● **DOCUMENT EXTRACT**:
--- START ---
While in motion, energy is lost through friction with railway and frontal air drag.

When stopping, obviously through braking system ...

Hi Jonathan,

I will vote for energy lost during acceleration to and deceleration from running speed to standstill.

Cheers !

-Sanjay

Good question!

More info is needed, I think, to get a total energy cost for rail transportation and be able to evaluate, which are the energy cost factors.

Energy fed into the train can be recovered to some degree; if electrified, a lot can be recovered, but once mechanical brakes are used, that energy is lost.

Other major energy sinks in the system need also to be reviewed, perhaps they are significant, I don't know:

• heating/cooling of stations and trains,
• lighting
• repairs and maintenance
• auxiliary facilities (work shops, crew quarters)
• cleaning of trains inside and out.
• The energy expenditure for construction of railway and cars need also to be included as a per year energy cost, since the life of these are not infinite. Building a railway system is probably very high in energy cost, since it is so expensive.

Finding some of this data might be tricky, good luck!

Olof

Found an example of a construction energy cost calculation, see chapter 5.11 in "Phase 1 Regional Rail System, Durham and Wake Counties: Environmental Impact Statement, Volume 1"
--- END ---
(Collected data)
--- START ---
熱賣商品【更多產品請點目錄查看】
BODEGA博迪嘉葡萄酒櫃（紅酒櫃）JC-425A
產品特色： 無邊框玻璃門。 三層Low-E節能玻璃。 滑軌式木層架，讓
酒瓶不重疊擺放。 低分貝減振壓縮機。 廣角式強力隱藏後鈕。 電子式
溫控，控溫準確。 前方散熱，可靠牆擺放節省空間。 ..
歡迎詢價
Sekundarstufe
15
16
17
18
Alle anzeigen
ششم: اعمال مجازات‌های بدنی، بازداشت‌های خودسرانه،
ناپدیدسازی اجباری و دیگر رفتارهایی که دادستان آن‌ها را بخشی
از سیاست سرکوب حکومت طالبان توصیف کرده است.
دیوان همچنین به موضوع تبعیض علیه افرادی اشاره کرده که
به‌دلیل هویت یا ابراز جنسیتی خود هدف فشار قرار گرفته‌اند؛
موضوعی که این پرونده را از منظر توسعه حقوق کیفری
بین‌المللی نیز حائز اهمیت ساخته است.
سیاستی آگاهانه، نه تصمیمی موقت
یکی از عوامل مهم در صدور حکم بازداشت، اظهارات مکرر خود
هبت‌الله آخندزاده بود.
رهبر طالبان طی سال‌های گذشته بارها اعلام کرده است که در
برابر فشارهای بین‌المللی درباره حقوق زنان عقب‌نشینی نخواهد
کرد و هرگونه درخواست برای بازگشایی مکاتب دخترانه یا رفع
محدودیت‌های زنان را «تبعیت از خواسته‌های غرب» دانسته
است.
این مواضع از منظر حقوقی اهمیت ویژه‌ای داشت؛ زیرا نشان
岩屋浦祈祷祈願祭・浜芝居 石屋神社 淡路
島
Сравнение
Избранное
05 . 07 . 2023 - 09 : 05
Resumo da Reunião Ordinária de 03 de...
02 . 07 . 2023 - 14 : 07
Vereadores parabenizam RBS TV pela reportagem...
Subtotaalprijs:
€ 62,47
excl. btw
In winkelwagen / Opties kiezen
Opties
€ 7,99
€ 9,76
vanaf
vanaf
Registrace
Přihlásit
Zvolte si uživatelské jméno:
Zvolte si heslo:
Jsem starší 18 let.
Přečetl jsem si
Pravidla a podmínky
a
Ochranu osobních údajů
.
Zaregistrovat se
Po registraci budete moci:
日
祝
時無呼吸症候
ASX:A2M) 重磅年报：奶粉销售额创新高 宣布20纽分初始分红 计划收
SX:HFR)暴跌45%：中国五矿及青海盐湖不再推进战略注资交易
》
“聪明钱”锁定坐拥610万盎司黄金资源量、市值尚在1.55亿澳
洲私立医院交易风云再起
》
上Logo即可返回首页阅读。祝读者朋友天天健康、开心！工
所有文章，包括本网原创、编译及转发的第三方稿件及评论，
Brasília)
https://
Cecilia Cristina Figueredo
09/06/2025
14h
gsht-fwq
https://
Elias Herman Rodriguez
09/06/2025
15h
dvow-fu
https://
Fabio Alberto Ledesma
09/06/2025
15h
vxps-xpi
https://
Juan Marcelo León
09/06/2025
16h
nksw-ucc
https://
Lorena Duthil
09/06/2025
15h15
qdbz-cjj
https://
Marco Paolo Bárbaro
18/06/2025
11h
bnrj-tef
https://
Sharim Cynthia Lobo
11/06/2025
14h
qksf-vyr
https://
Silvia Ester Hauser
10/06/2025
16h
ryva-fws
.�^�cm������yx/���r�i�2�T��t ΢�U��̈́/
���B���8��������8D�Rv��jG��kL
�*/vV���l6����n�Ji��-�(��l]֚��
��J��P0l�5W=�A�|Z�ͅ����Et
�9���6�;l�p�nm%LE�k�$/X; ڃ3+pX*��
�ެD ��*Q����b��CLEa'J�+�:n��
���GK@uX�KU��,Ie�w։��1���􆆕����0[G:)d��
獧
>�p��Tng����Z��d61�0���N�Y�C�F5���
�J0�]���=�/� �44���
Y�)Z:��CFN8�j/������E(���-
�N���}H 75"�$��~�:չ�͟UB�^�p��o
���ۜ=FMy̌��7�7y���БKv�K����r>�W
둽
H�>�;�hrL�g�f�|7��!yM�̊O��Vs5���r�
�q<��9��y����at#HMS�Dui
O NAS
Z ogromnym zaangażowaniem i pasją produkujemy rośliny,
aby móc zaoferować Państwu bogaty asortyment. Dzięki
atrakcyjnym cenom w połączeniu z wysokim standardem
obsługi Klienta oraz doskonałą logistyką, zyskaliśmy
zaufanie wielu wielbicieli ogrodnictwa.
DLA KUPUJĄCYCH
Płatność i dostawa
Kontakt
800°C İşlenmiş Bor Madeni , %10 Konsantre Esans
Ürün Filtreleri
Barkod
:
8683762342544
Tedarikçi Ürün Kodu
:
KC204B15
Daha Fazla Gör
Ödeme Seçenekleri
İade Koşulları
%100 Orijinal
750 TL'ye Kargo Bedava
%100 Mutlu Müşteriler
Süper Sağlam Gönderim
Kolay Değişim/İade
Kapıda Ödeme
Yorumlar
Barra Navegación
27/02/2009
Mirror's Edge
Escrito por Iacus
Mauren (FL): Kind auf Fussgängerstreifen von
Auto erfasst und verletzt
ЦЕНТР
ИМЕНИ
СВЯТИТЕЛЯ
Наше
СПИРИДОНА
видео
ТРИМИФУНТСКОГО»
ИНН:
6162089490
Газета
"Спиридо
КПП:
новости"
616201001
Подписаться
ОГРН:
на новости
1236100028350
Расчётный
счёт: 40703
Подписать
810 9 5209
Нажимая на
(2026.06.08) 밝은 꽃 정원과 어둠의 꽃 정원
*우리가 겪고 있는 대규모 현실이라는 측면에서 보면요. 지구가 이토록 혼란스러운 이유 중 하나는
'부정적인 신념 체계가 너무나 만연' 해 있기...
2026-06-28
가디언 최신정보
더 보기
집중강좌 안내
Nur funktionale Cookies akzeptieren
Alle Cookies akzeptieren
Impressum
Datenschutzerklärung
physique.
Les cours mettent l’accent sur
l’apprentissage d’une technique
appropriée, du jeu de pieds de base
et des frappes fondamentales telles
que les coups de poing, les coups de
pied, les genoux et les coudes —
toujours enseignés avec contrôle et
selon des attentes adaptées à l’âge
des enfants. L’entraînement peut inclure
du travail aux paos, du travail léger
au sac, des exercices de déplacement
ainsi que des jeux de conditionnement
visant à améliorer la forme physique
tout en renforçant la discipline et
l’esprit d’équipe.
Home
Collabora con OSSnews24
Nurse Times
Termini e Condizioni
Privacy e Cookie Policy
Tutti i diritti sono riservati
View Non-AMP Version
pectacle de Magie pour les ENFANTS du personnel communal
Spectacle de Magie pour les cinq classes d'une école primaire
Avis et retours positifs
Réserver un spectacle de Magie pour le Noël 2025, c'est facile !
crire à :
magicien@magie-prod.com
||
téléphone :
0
--- END ---
● **EXERCISE**: Can you carry the forum thread on how trains lose energy further, picking up after its last post? These records stand apart from the forum thread.

● **RESULT OF THE TASK**:
https://play.google.com/store/books/details?id=5Bs3AQAAMAAJ&rdid=book-5Bs3AQAAMAAJ&rdot=1

Maybe you could contact with firms who design and manufacture trains (and their automatic controls), rails, etc. In Spain for instance, CAF produces trains for all over the world. You can maybe first visit thei technology page on their website. For CAF:

http://www.caf.net/en/innovacion-tecnologia/index.php

Remi,

When you mentioned the 2nd law of thermodynamics, did you mean to say that the entropy of the system would increase regardless of whether energy were to enter or exit? Or that the more energy conversions within the system that occurred, the more disorder the system would have, and the more energy it would lose?

What possible solutions or methods of reducing this effect would be plausible for an MRT?

If we exclude the acceleration and deceleration phases the biggest energy lost sources are the friction on the wheels and aerodynamic drag. These contributions will change according the train speeds. If the speed is increasing the drag will increase with the square of the speed. This problem may be lightened by an aerodynamic design. During the acceleration phase the energy lost will be due to inertia change where it may be lightened by light weight and the lost in deceleration  phase the inertia may be used to restore energy as an mechanical or electrical energy. If the high speed is a requirement the train may function in a vacuum tube but in the stations the vacuum must be allocated by atmosphere.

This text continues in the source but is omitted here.